Flacco got a taste of the offense during the minicamp sessions and appeared to find a decent comfort level in the pocket.
"Obviously, you're going to read with your eyes, but we teach to read with your feet," Kubiak said. "There are certain things going on; the ball has to get going. I'm very impressed with Joe."
Flacco threw 22 interceptions compared to 19 touchdowns last season. That can't happen again if Baltimore is to be successful.
THE RIGHT STUFF: One of the most notable duels in camp will be at right tackle, a position that opened up when the Ravens let Michael Oher depart as a free agent.
Rick Wagner is atop the depth chart, but the second-year pro saw most of his action last year as a tight end in the "jumbo" package.

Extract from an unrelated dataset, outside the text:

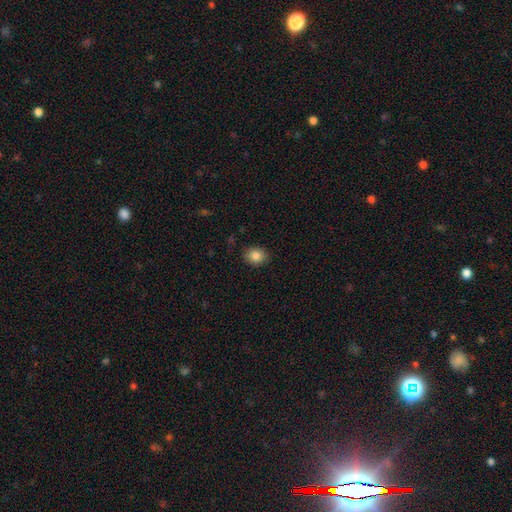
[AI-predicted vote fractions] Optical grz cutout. It shows a smooth galaxy with no disk features (84%) that is round (52%). Merging: none (86%).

"He definitely shows the tools that he can be a starter for us, and he's definitely going to compete for that (right tackle) spot," Pro Bowl guard Marshall Yanda said.
If Wagner can't handle the job, the Ravens could turn to Ryan Jensen or left guard Kelechi Osemele.

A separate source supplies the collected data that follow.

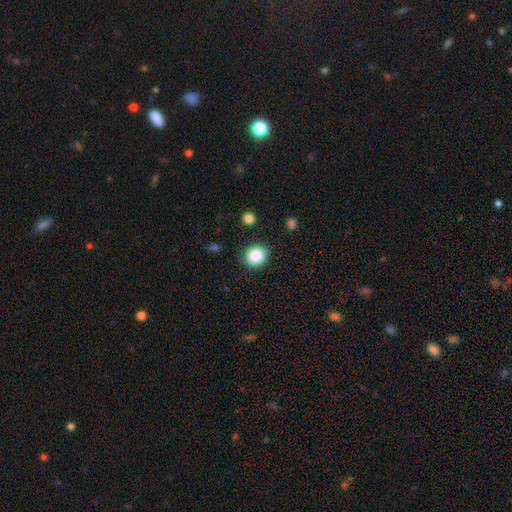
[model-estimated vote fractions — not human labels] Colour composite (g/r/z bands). It shows a smooth galaxy with no disk features (86%) that is round (84%). Merging: none (87%).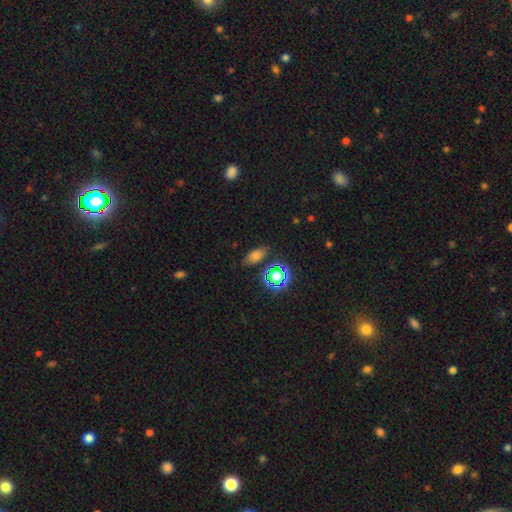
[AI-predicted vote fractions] smooth 66%, star or artifact 23%, featured or disk 10%. Down the decision tree: how rounded — in between (78%); merging — none (81%).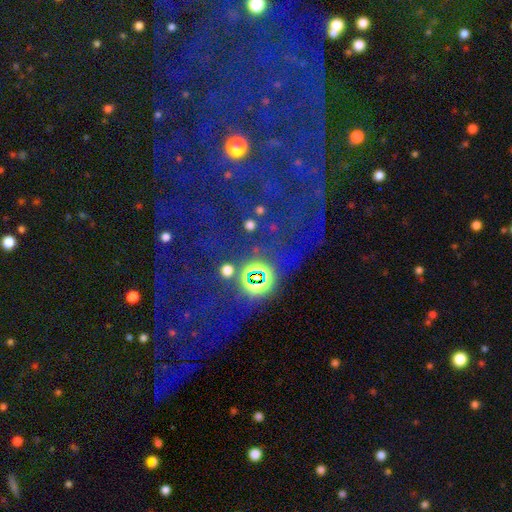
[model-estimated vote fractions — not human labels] Smooth or featured: star or artifact — 70% (featured or disk — 16%)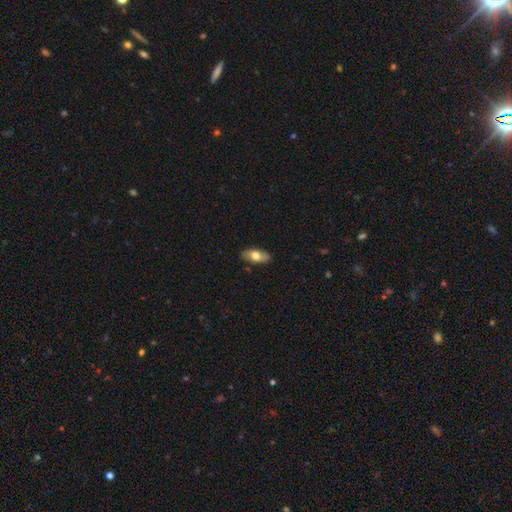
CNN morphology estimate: Q: Smooth or featured?
A: smooth (65%); runner-up: featured or disk (29%)
Q: How rounded?
A: in between (88%); runner-up: cigar-shaped (8%)
Q: Merging?
A: none (86%); runner-up: minor disturbance (11%)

SAFETY FIRST: Although Matt Elam started 15 games at free safety last year, the Ravens would love to make him their strong safety.
For that to happen, either free agent pickup Darian Stewart or rookie Terrence Brooks will have to distinguish themselves as the last line of defense.
Stewart has the edge in experience, having played for St. Louis. But he's had problems with injuries and started only five games for the Rams last year.
Brooks, a third-round pick out of Florida State, intends to make a run at the starting free safety job.
"Coming into a new system, it's definitely going to be challenging," Brooks said. "But for the most part ... I feel like I've got a good grasp on how this defense is and the schemes."
MR. SMITH COMES TO B-MORE: The addition of free agent wide receiver Steve Smith gives the Ravens offense the swagger it lost after Anquan Boldin was traded in the wake of Baltimore's Super Bowl win.
"It's good to have that," Ravens linebacker Terrell Suggs said. "We had it a few years ago in 81 (Boldin), and it's good to have that fire back on that side of the ball, somebody who will go out there and jab back with us and compete."
Smith provides leadership and an extra set of accomplished hands to go with a receiving group that includes Torrey Smith, Jacoby Jones, Dennis Pitta and newcomer Owen Daniels.
EYES ON RICE: This is a very important season for Rice, who rushed for only 660 yards last year and could begin the season serving a suspension.
Rice was bothered by a hip injury in 2013, one reason for his reduced numbers. He expects improvement in 2014, and so do the Ravens.
But expect his backups, including Bernard Pierce, to see plenty of action this summer as Baltimore prepares for the possibility of starting the schedule without the franchise's career leader in total yards from scrimmage.